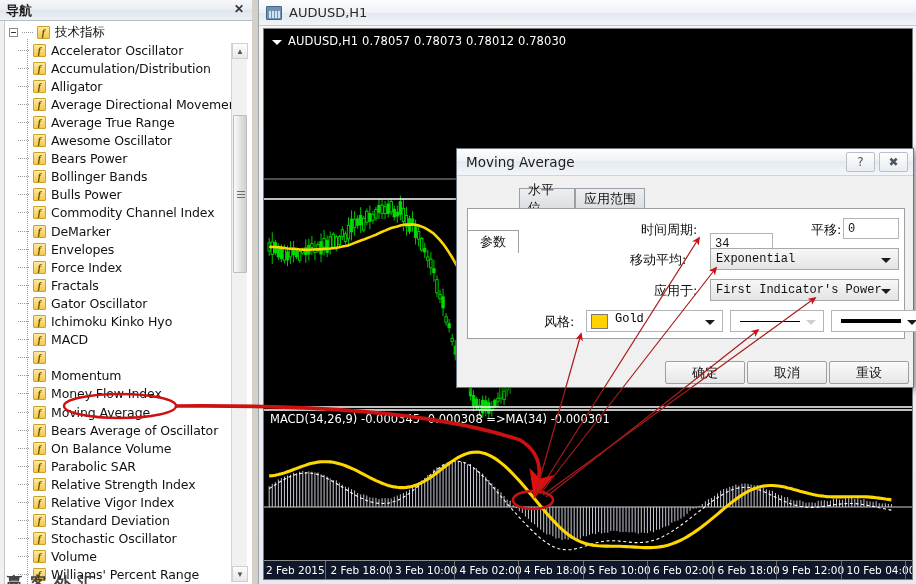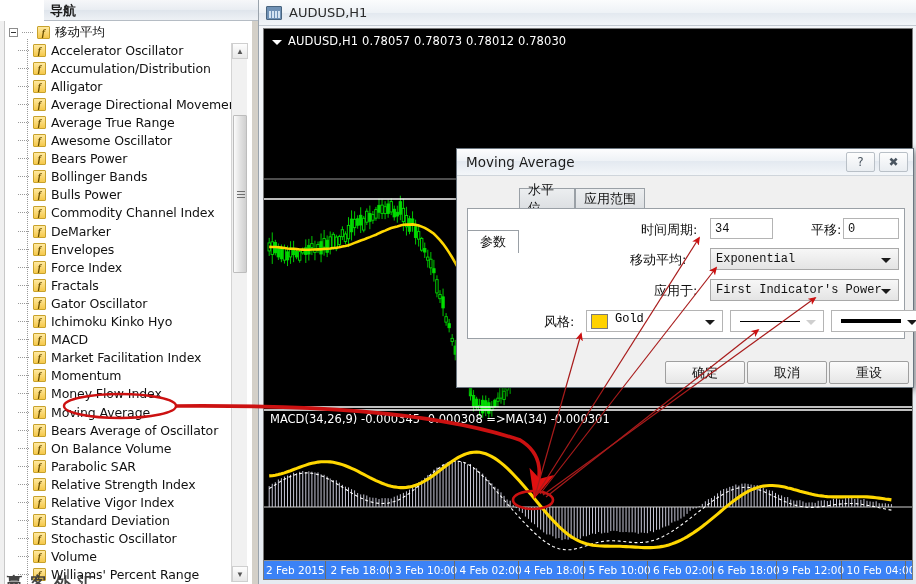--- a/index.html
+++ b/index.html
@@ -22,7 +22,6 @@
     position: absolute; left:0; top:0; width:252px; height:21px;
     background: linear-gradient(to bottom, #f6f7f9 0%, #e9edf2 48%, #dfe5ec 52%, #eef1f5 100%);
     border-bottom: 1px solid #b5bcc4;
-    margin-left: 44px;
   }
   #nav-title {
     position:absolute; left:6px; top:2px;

**Work item**
Among the lines above, count those containing the string "bottom"; please give the count alone.

**Response area**
2